Inconsistent Whitespace Handling in Transforms

I am noticing inconsistent handling of trailing whitespace in Canonical Transforms.

When I use an environment in Azure (server version, the whitespace is automatically removed and data is persisted without it (a trim was applied).

When I use Docker (server version 7.8.10+g834a657dd4c.SNAPSHOT-1), the whitespace is kept and persisted in the data. This causes reference issues, as some data sources send trailing whitespace and others do not, and there are references between them that now no longer match.

This inconsistency concerns me. Is there a way to force trimming the trailing whitespace (like a server config value that is not set by default), or an undocumented expression engine function that could be added to the transform?

This behavior still exists with 7.9 in Docker (build: 7.9.6+gf33b7ec.SNAPSHOT-1).

It looks like 7.9 added trim expression engine functions, but I would prefer not needing to go through all my transforms and adding that, especially since those functions are not in 7.8 and we need to provision our code to both version for now.

@mjlovell when you use local docker how do you load the data files in 7.8/7.9 local docker vs Azure.

In both cases, the file is placed in a Canonical-mapped location (in Azure: the blob store, in Docker: a directory mapped to a docker mount point, which is set as the FileSourceSystem’s rootUrlOverride).

For Azure, SourceFile.syncFile('url to the file in blob store').process()
For Docker, SourceFile.syncAll(); SourceFile.processAll();

In both cases the file contents are loaded. In Azure, trailing whitespace is stripped. In Docker, it is not.

Note, for Azure, we need to use the specific method SourceFile.syncFile, as it appears to be the only one (unless a previous bug was fixed) that correctly reads the contentType from Blob, every other sync method overwrites the contentType with application/octet-stream which will then fail to process.
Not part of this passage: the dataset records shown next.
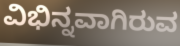
ವಿಭಿನ್ನವಾಗಿರುವ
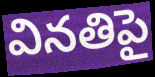
వినతిపై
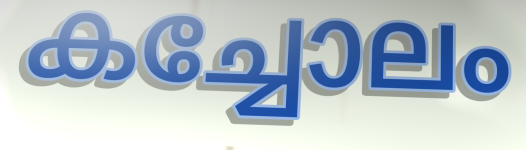
കച്ചോലം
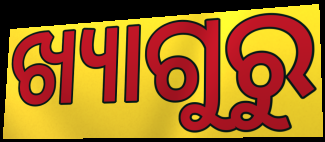
ଖ୍ୟାଗୁରୁ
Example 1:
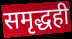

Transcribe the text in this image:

समृद्धही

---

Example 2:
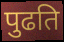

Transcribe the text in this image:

पुढति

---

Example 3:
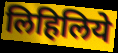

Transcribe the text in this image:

लिहिलिये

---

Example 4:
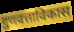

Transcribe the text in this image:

गुणवत्ताविकास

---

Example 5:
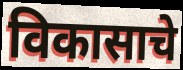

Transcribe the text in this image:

विकासाचे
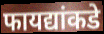
फायद्यांकडे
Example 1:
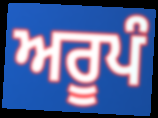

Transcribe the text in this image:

ਅਰੂਪੰ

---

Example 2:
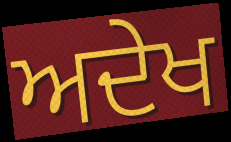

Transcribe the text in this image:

ਅਦੇਖ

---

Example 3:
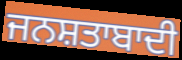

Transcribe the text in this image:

ਜਨਸ਼ਤਾਬਾਦੀ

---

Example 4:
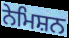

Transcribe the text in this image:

ਨੇਮਿਸ਼ਨ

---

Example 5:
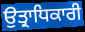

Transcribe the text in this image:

ਉਤ੍ਰਾਧਿਕਾਰੀ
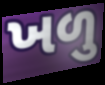
ખળુ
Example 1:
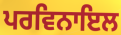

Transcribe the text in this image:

ਪਰਵਿਨਾਇਲ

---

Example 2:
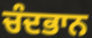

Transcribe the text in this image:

ਚੰਦਭਾਨ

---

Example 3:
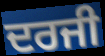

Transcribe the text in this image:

ਦਰਜੀ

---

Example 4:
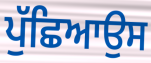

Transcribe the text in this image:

ਪੁੱਛਿਆਉਸ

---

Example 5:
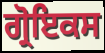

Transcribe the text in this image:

ਗ੍ਰੋਇਕਸ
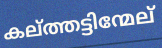
കല്ത്തട്ടിന്മേല്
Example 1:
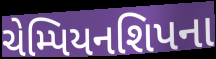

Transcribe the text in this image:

ચેમ્પિયનશિપના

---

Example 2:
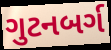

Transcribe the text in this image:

ગુટનબર્ગ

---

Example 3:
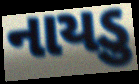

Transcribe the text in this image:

નાયડુ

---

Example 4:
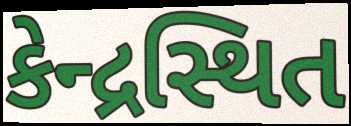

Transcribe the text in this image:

કેન્દ્રસ્થિત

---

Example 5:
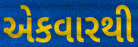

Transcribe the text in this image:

એકવારથી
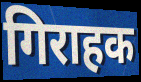
गिराहक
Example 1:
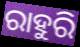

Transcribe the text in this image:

ରାହୁରି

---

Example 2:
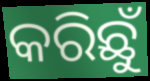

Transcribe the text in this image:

କରିଛୁଁ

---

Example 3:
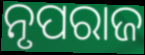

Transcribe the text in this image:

ନୃପରାଜ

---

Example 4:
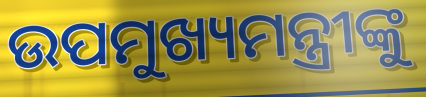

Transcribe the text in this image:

ଉପମୁଖ୍ୟମନ୍ତ୍ରୀଙ୍କୁ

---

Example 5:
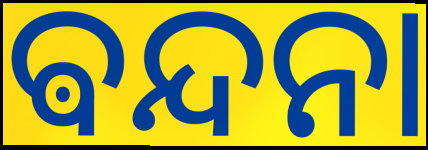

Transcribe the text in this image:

ଵନ୍ଦନା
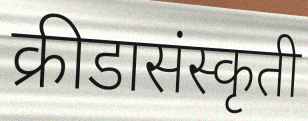
क्रीडासंस्कृती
In Docker, all the methods appear to correctly guess a correct contentType of text/csv.

@mjlovell we guess the file content type for docker which is local file system, but when you place files in Azure we assume the contentType set on the backing FileSystem which will be application/octet-stream

I can’t see why would we strip the content in one way and not do it in the other. Might have to check whats different in Azure/ Docker in postgres maybe.

Do you know at which step is the trimming happening? while persisting in postgres or while transforming.

Lets verify by running

After doing some more testing, I am a bit more concerned.
I was running my Jasmine tests, which start with a string representing the CSV contents, uses ContentValue.fromString and Canonical.readObjs to convert that string to the canonical, then Canonical.transformCanonical to compare the results to the input.
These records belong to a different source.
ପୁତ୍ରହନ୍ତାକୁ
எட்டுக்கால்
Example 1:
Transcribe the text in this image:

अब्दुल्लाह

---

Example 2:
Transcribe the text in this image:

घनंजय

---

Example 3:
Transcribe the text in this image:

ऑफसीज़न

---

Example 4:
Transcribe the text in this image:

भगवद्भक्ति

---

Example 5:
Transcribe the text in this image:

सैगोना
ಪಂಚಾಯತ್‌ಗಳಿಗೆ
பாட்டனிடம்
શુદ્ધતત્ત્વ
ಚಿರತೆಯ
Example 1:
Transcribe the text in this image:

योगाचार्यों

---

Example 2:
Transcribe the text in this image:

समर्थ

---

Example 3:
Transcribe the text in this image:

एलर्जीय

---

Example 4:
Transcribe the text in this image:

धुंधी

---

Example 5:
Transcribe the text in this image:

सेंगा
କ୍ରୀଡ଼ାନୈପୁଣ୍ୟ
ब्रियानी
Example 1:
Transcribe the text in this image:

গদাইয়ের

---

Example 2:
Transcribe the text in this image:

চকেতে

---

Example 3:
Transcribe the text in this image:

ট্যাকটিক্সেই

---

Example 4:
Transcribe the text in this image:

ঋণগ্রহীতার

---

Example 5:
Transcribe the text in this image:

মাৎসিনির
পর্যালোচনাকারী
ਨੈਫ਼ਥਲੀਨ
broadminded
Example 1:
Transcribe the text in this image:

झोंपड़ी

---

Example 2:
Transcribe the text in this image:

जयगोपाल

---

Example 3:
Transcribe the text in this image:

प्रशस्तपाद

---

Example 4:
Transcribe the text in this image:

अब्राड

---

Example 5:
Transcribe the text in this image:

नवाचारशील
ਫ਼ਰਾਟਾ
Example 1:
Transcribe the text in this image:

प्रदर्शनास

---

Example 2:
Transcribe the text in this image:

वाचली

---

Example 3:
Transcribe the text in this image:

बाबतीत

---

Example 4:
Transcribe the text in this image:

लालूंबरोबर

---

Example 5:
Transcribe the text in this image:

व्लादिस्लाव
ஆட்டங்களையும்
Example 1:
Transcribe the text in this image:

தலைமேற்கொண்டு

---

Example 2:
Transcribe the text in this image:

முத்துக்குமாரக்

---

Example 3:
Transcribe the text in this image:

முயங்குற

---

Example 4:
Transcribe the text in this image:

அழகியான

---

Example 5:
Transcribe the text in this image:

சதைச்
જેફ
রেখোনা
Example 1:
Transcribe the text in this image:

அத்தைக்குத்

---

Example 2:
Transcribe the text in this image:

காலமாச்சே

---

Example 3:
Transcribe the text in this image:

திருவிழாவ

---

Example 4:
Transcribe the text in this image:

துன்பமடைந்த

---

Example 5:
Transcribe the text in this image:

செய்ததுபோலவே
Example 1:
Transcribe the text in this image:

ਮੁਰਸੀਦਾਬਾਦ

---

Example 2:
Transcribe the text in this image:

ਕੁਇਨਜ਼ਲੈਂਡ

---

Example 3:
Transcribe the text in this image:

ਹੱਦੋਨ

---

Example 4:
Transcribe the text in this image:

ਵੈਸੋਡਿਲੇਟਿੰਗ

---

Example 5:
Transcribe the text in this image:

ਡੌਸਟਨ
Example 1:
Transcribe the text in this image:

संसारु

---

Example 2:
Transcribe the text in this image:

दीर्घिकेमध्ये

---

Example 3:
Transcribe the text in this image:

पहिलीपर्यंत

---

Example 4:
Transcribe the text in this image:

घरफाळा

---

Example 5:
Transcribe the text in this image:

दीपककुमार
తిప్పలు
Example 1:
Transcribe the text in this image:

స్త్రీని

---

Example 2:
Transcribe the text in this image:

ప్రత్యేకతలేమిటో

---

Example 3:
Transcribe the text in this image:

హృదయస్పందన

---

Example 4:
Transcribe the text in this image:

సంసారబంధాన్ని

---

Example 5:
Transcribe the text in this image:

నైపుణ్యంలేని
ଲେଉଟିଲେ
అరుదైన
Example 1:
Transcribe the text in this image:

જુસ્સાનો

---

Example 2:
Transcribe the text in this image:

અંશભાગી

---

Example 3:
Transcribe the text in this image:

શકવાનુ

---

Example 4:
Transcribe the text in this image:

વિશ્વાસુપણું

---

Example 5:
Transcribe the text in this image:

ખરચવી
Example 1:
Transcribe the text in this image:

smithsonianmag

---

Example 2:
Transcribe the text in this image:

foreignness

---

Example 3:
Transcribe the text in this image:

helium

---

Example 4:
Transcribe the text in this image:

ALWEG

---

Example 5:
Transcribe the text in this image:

In Docker (7.9), Dev (Azure 7.9), QA (Azure, the result from transformCanonical includes the trailing whitespace. In Production (Azure, same buildRefSpec as QA), it does NOT include the trailing whitespace.
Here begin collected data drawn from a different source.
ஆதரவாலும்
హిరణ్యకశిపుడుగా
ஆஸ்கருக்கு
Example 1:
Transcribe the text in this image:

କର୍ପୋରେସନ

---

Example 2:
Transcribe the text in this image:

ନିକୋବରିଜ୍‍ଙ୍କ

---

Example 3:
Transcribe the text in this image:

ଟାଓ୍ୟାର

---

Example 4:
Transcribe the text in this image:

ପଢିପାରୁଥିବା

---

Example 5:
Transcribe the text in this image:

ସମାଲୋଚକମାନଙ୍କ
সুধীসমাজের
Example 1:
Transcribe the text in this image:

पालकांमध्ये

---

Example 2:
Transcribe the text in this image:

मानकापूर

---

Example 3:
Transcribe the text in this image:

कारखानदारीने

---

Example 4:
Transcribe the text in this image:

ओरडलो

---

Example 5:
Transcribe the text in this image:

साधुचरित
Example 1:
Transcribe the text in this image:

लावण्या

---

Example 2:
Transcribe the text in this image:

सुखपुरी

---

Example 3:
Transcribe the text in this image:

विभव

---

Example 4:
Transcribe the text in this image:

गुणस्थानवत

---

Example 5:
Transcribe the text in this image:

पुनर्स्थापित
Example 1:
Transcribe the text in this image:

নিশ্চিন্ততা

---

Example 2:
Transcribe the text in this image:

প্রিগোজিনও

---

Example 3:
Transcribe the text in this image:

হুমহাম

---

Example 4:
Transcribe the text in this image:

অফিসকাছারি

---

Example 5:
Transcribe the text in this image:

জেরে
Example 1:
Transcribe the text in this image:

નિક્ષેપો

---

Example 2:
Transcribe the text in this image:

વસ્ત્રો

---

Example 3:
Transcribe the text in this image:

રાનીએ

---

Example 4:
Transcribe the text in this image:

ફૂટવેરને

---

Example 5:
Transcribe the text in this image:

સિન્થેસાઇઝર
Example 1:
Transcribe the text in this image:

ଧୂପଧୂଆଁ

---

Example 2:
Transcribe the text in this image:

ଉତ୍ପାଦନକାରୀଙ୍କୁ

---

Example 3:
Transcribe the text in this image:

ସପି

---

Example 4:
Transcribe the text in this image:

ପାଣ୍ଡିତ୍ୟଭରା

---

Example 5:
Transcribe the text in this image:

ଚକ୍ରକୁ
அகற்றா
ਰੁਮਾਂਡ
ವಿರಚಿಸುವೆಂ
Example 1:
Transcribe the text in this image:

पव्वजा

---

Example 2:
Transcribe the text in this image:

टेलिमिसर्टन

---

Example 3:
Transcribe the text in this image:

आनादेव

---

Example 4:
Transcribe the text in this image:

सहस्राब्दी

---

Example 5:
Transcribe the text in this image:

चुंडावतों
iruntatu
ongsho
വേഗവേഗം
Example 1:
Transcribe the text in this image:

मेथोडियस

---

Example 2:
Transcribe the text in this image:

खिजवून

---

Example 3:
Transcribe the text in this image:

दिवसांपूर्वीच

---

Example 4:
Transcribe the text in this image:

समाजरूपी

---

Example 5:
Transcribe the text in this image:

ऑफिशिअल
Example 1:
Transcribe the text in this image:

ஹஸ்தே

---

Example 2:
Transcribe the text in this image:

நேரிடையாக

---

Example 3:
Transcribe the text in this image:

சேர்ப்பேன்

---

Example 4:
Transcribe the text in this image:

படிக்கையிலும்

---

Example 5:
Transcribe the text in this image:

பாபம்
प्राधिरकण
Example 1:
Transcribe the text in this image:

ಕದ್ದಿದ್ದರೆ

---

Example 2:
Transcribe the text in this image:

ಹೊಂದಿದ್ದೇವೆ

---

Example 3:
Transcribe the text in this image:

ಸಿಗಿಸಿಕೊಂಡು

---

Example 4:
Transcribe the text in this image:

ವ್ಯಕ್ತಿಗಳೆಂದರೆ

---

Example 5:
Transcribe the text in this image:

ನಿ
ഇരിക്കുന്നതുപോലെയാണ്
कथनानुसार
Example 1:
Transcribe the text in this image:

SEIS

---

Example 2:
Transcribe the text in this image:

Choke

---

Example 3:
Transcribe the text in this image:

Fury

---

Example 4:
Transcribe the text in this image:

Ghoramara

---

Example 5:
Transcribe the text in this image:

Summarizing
So I made a simple small test file to curl into a canonical. The same file was sent to the 4 above mentioned environments, with the same results as the Jasmine test. Docker, Dev, QA persisted the whitespace from the file. Production stripped out the whitespace. The file sent was identical, and as mentioned Prod and QA are same version and build, so why would one strip out trailing whitespace and the other keep it?

@mjlovell if qa and prod have the same c3 build then it seems unlikely to do with code. Can you create a ticket what the steps you reproduced for qa and prod (could you specify the environment )and we can take a look and try to find the root cause of the issue.